車両の空力特性最適化は、燃料高騰やCO2排出規制による燃費向上のために車両開発の重要な要素になってきています。空力特性の開発プロセスは、一般的に風洞実験をベースに開発されてきましたが、デジタルシミュレーションの活用頻度も高まってきています。この2つのアプローチは、実走行条件を再現することを前提に検討されています。
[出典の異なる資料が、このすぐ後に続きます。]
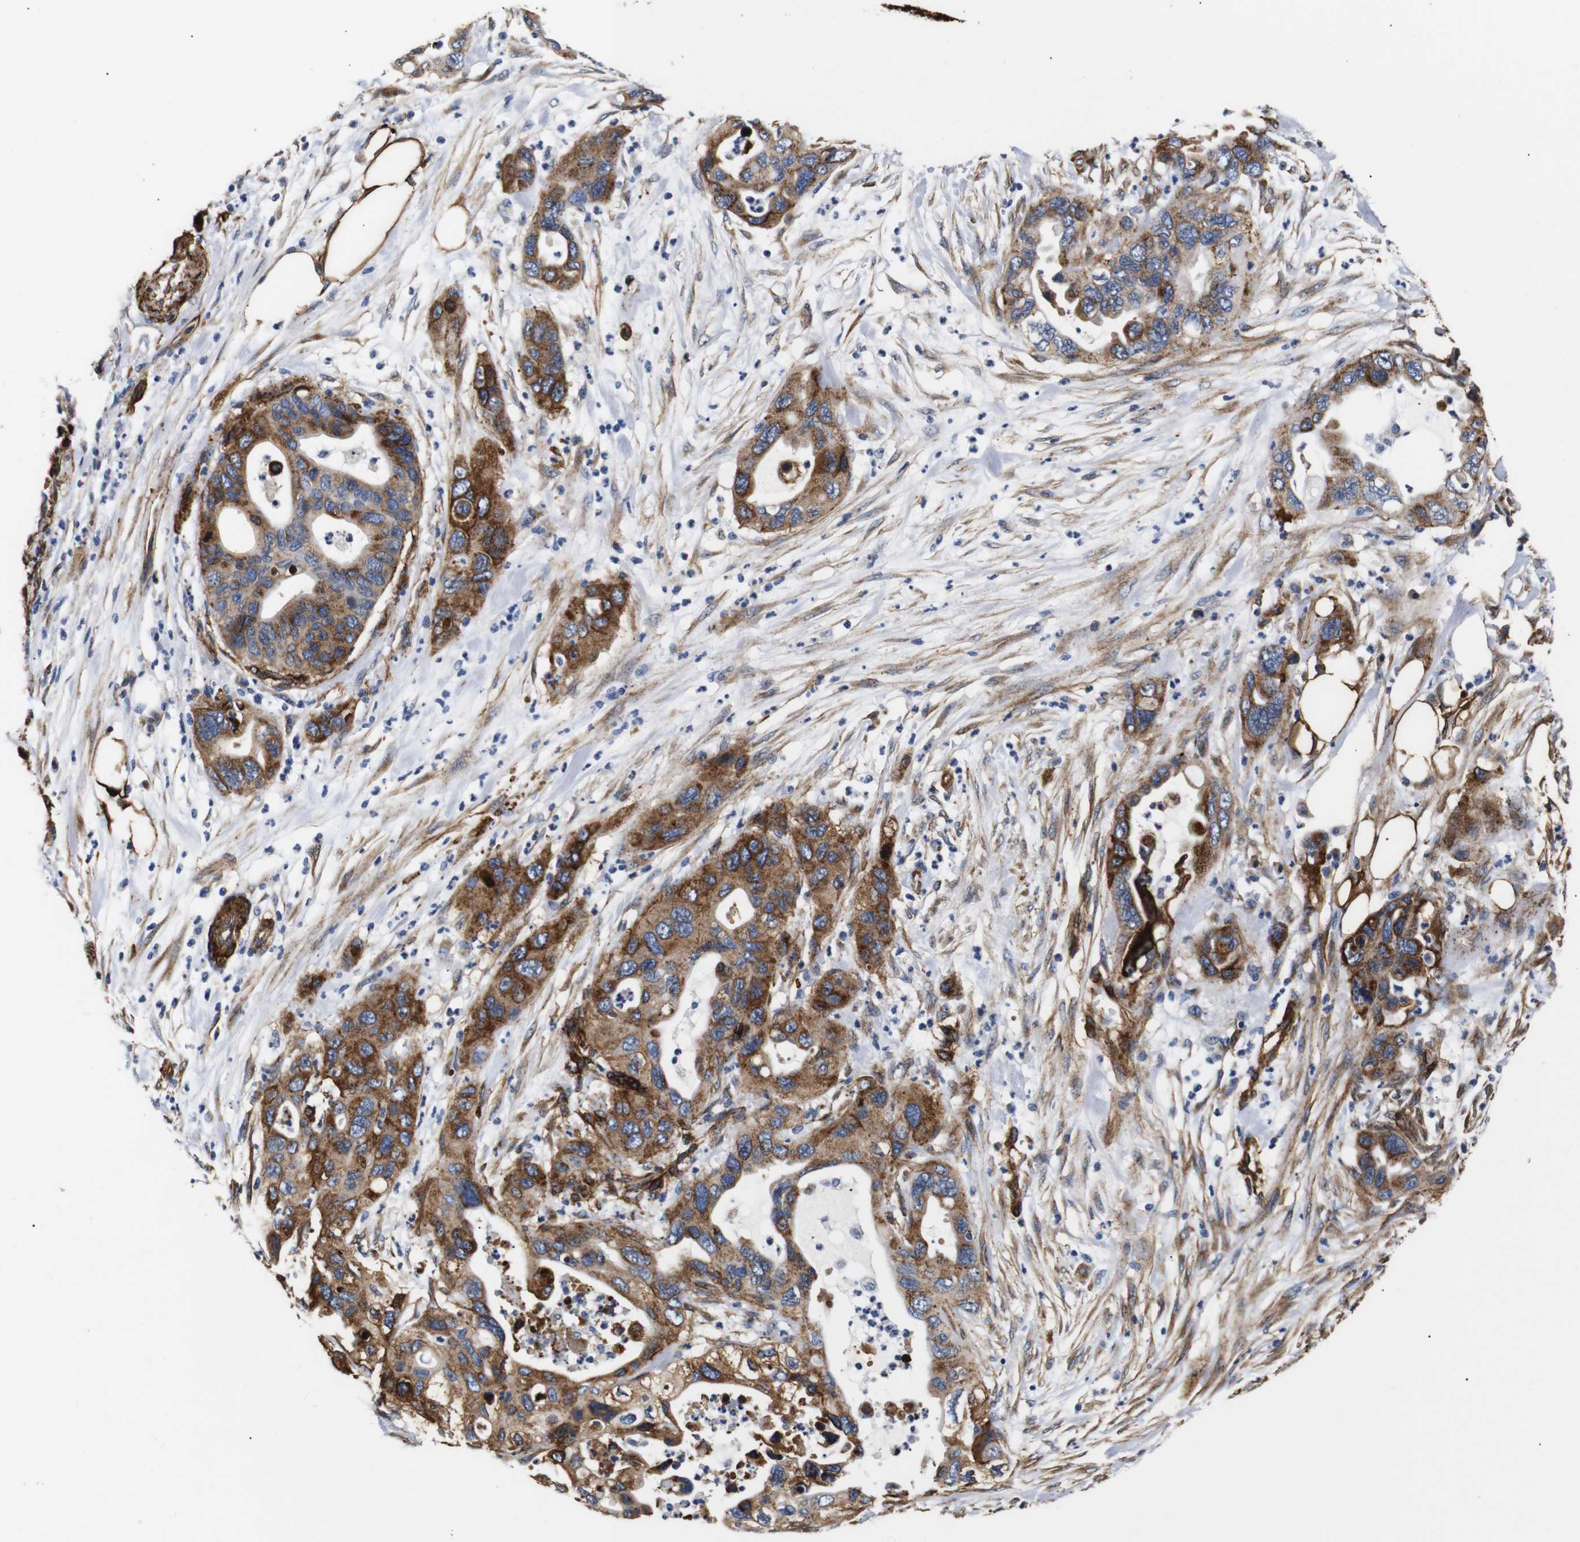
{"staining": {"intensity": "moderate", "quantity": ">75%", "location": "cytoplasmic/membranous"}, "tissue": "pancreatic cancer", "cell_type": "Tumor cells", "image_type": "cancer", "snomed": [{"axis": "morphology", "description": "Adenocarcinoma, NOS"}, {"axis": "topography", "description": "Pancreas"}], "caption": "Pancreatic cancer (adenocarcinoma) was stained to show a protein in brown. There is medium levels of moderate cytoplasmic/membranous expression in approximately >75% of tumor cells.", "gene": "CAV2", "patient": {"sex": "female", "age": 71}}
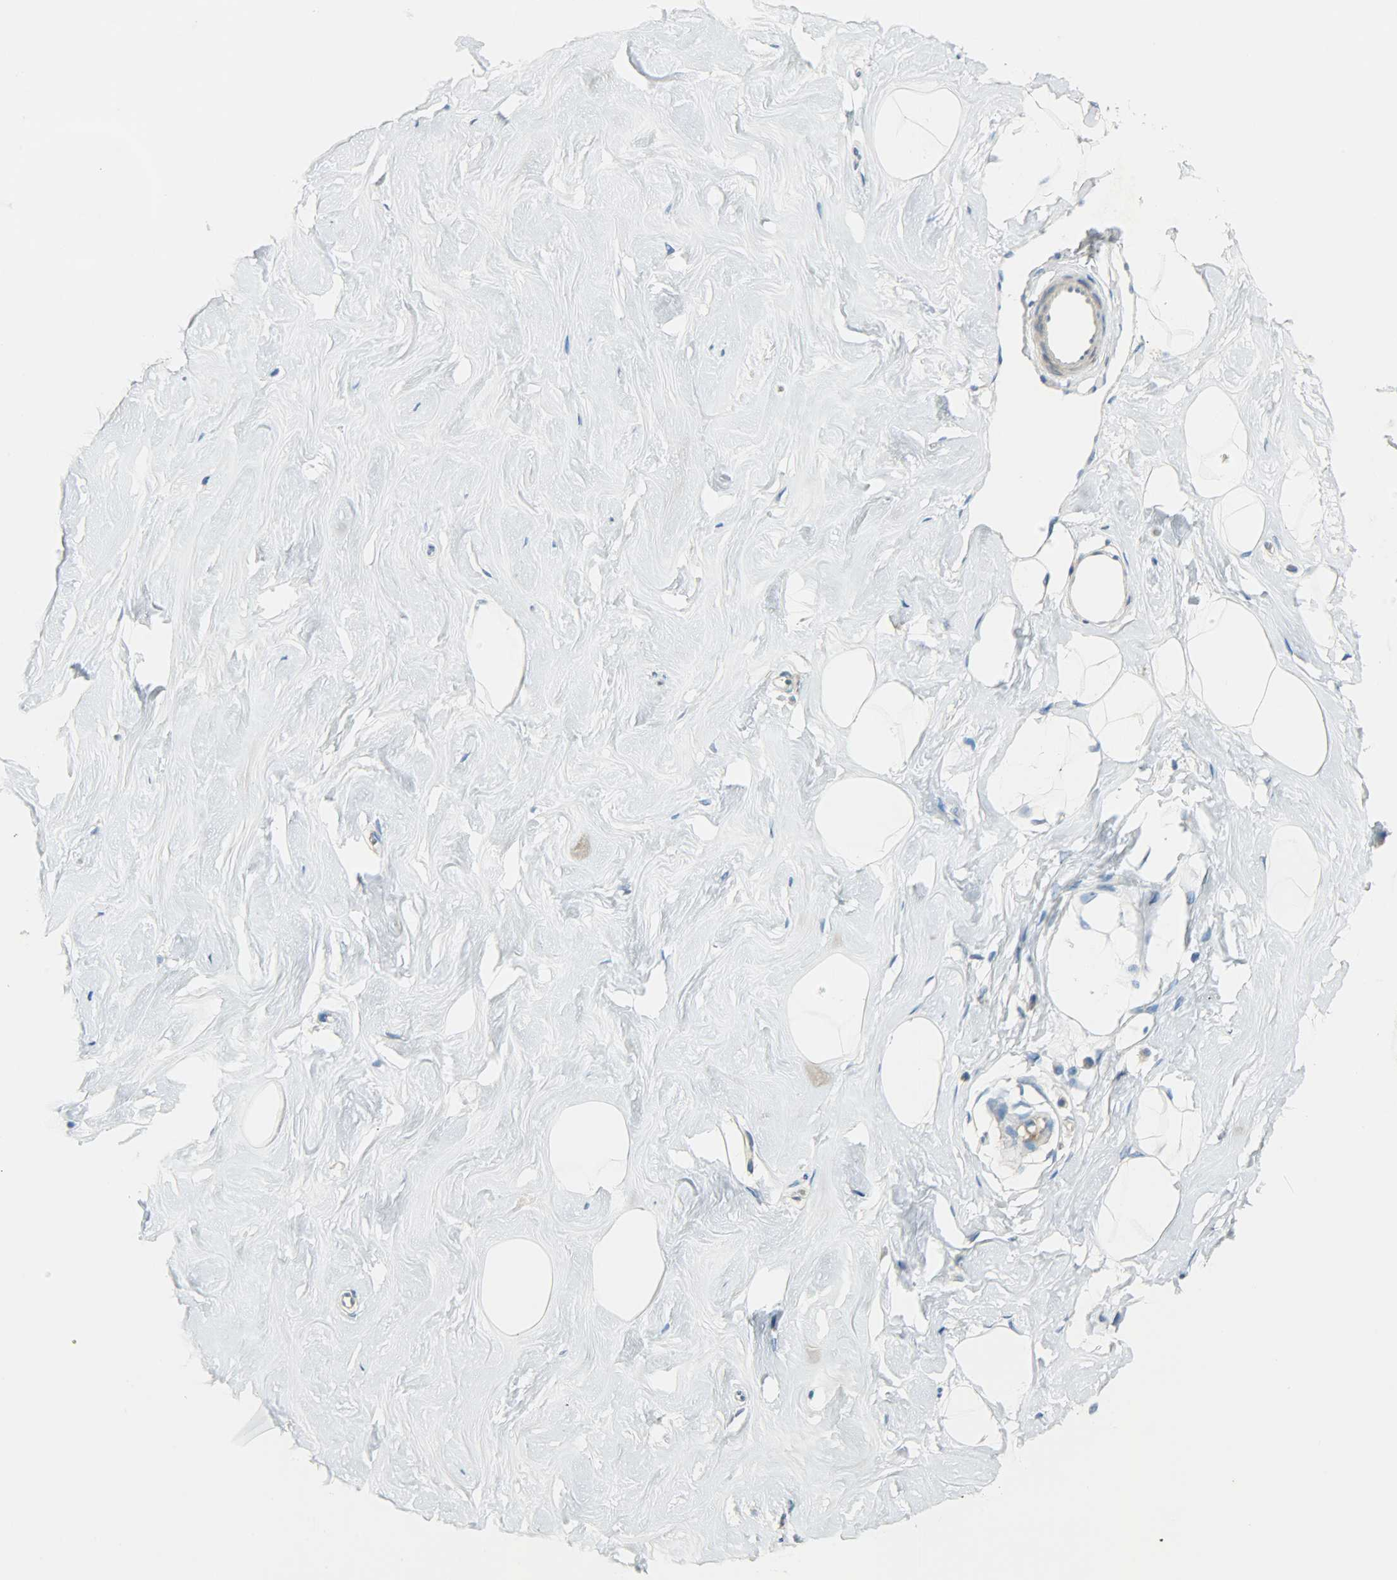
{"staining": {"intensity": "negative", "quantity": "none", "location": "none"}, "tissue": "breast", "cell_type": "Adipocytes", "image_type": "normal", "snomed": [{"axis": "morphology", "description": "Normal tissue, NOS"}, {"axis": "topography", "description": "Breast"}], "caption": "Breast was stained to show a protein in brown. There is no significant positivity in adipocytes. (Immunohistochemistry (ihc), brightfield microscopy, high magnification).", "gene": "TSC22D2", "patient": {"sex": "female", "age": 23}}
双方の異なるアプローチの比較やデジタルシミュレーションの検証において、風洞の効果や車両の簡易化の導入による影響を理解することが重要です。 本セッションでは、主に下記3項目について紹介いたします。

(1) デジタルシミュレーションによる検証および車両の空力最適化における風洞の効果
(2) 車両空力特性における簡易化/理想化されたタイヤと実形状による影響
(3) 風洞実験やデジタルシミュレーションをベースとした信頼性のある最適化プロセスの重要性

16:05~16:15 休憩
16:15~17:00

「熱流体シミュレーションの実用例紹介」trans
米国エクサ・コーポレーション
熱アプリケーション シニアディレクター Ales Alajbegovic

車両の熱性能を、設計初期あるいはプロトタイプが作成される以前に最適化するには、シミュレーションツールの活用が有効です。エクサ・コーポレーションが開発した解析手法により、設計変更が冷却性能や熱制御にどのような影響を与えるのか、実用的な評価を下すことが可能です。本セッションでは、シミュレーションの活用により車両の設計改善・最適化に成功したいくつかの事例をご紹介いたします。

17:00~17:30

「統合形状プロセスソフトウェアPowerDELTA及び自動ポスト処理ツールPowerREPORTの紹介」
エクサ・ジャパン株式会社
技術マネージャー 伊集院 浩一

PowerFLOW独自のロバストな形状準備アルゴリズムと高並列性能により、実機車両の高精度な空力計算が1週間程度で実施可能となりました。近年では、空力だけではなく、冷却、熱害、流体騒音などの課題にも適応が拡大されています。従来では、こうした異なる分野の解析に対して異なるツールを使用としていましたが、エクサ・コーポレーションが開発した新しい統合形状プロセスソフトウェア「PowerDELTA」を用いることで、品質の異なるネイティブCADデータにも対応可能となり、空力、熱害、流体騒音といった異なる分野の解析に対して共通の実車モデルを使い、車両の統合的な解析が可能になります。これにより、シミュレーション毎にモデルを作成する必要がなくなり、大幅な工数の削減と品質の向上を実現します。更に、日々の計算で発生する膨大な量の結果を自動でポスト処理を行うツールとして「PowerREPORT」を開発しました。本セッションでは両ソフトウェアの紹介をいたします。

17:30~18:00 質疑応答
18:00~20:00 懇親会

※アジェンダの内容は予告無く変更される場合がございます。
英語のセッションでは、同時通訳をご利用いただけます。